REQUEST
Rewrite the lines between the one holding "Rendered at 1654 by 1241 pixels." and the one holding "picture [0, 310, 1654, 1241]", inclusive, with "bbox" changed to "bounding box" and nothing else altered.

INPUT RECORDS
<<<<
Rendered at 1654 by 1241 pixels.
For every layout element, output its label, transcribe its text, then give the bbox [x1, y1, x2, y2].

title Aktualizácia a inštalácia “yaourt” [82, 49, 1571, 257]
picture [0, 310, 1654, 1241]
>>>>
<<<<
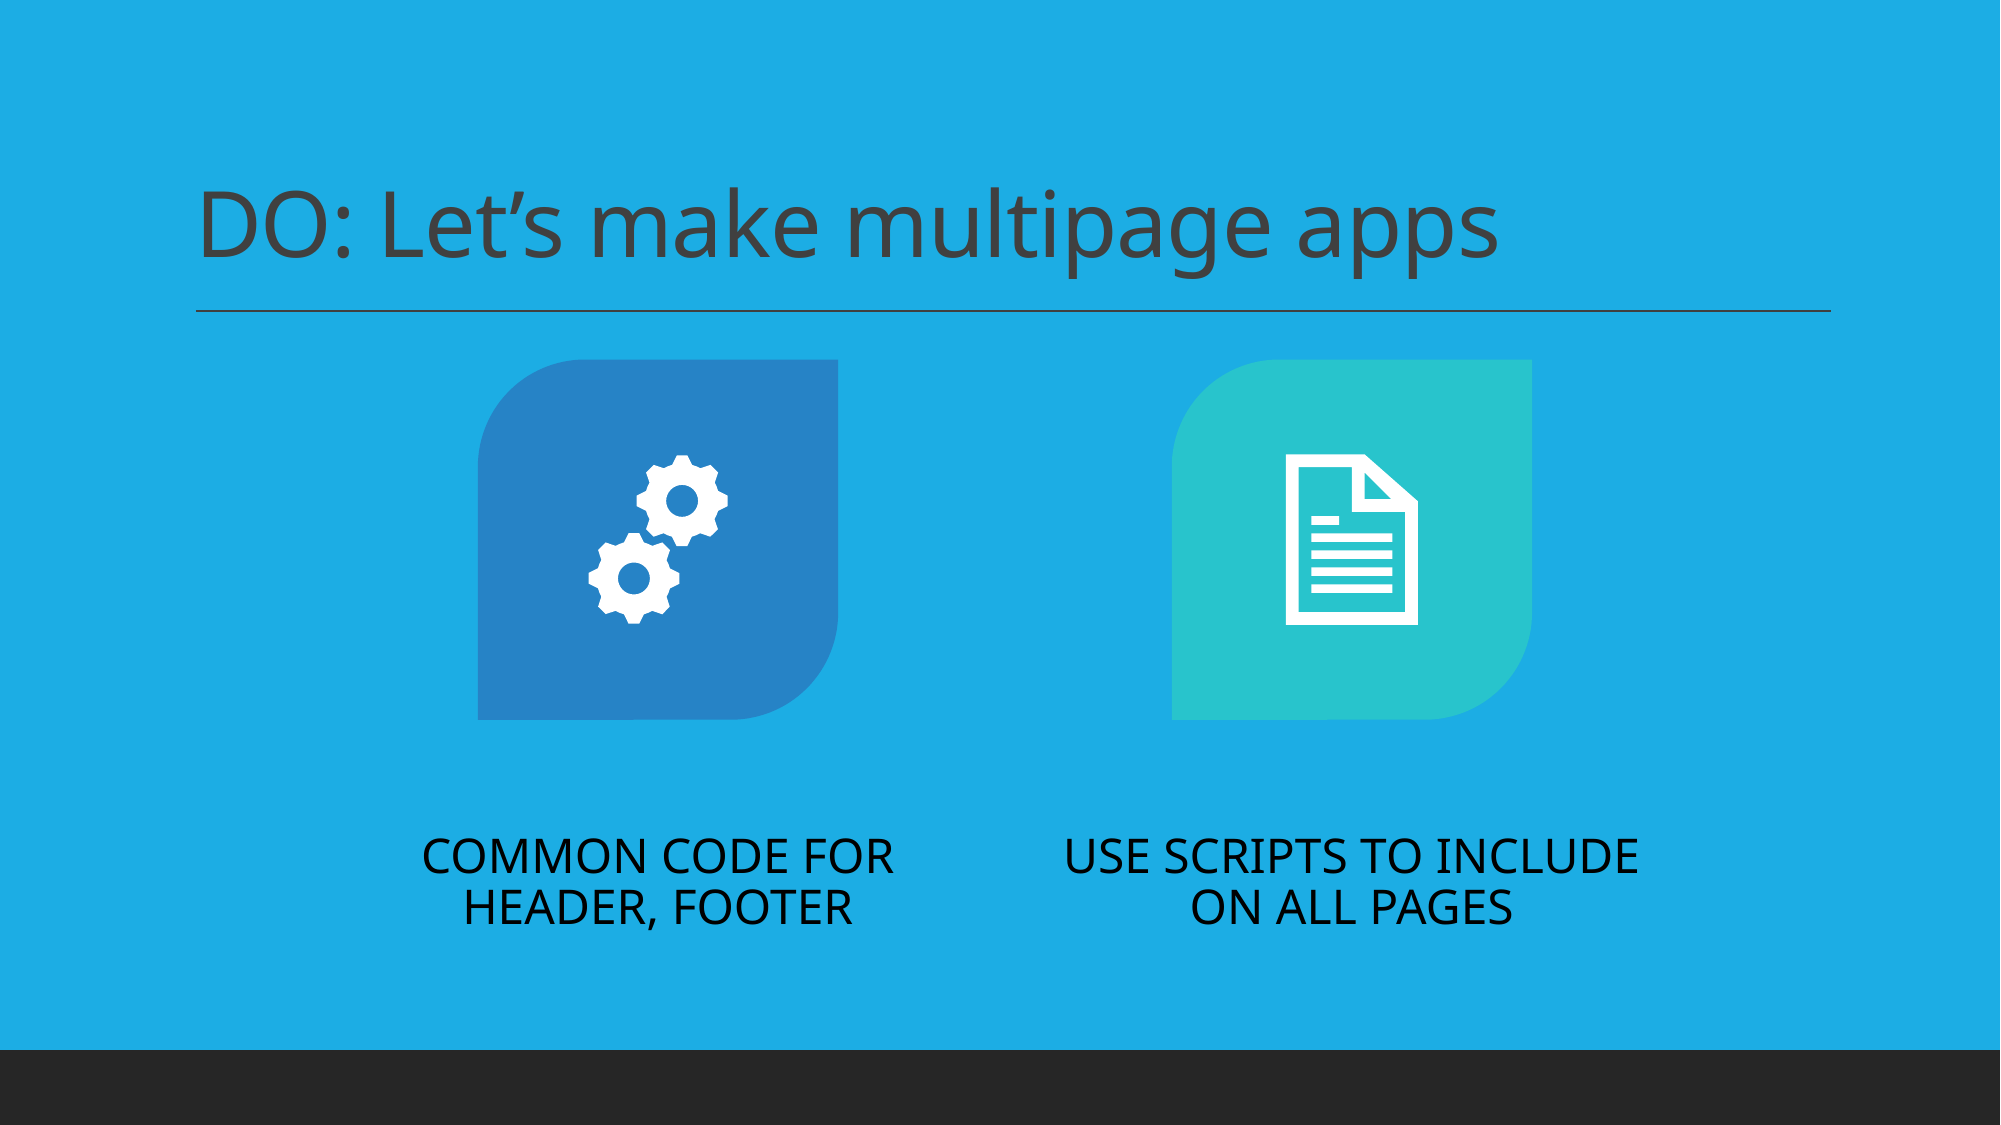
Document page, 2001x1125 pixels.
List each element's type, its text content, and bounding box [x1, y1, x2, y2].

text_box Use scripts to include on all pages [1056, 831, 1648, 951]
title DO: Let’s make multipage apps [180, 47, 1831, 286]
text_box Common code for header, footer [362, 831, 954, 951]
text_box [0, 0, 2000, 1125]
>>>>
SOLUTION FOR THIS EXERCISE
Rendered at 1654 by 1241 pixels.
For every layout element, output its label, transcribe its text, then give the bounding box [x1, y1, x2, y2].

title Aktualizácia a inštalácia “yaourt” [82, 49, 1571, 257]
picture [0, 310, 1654, 1241]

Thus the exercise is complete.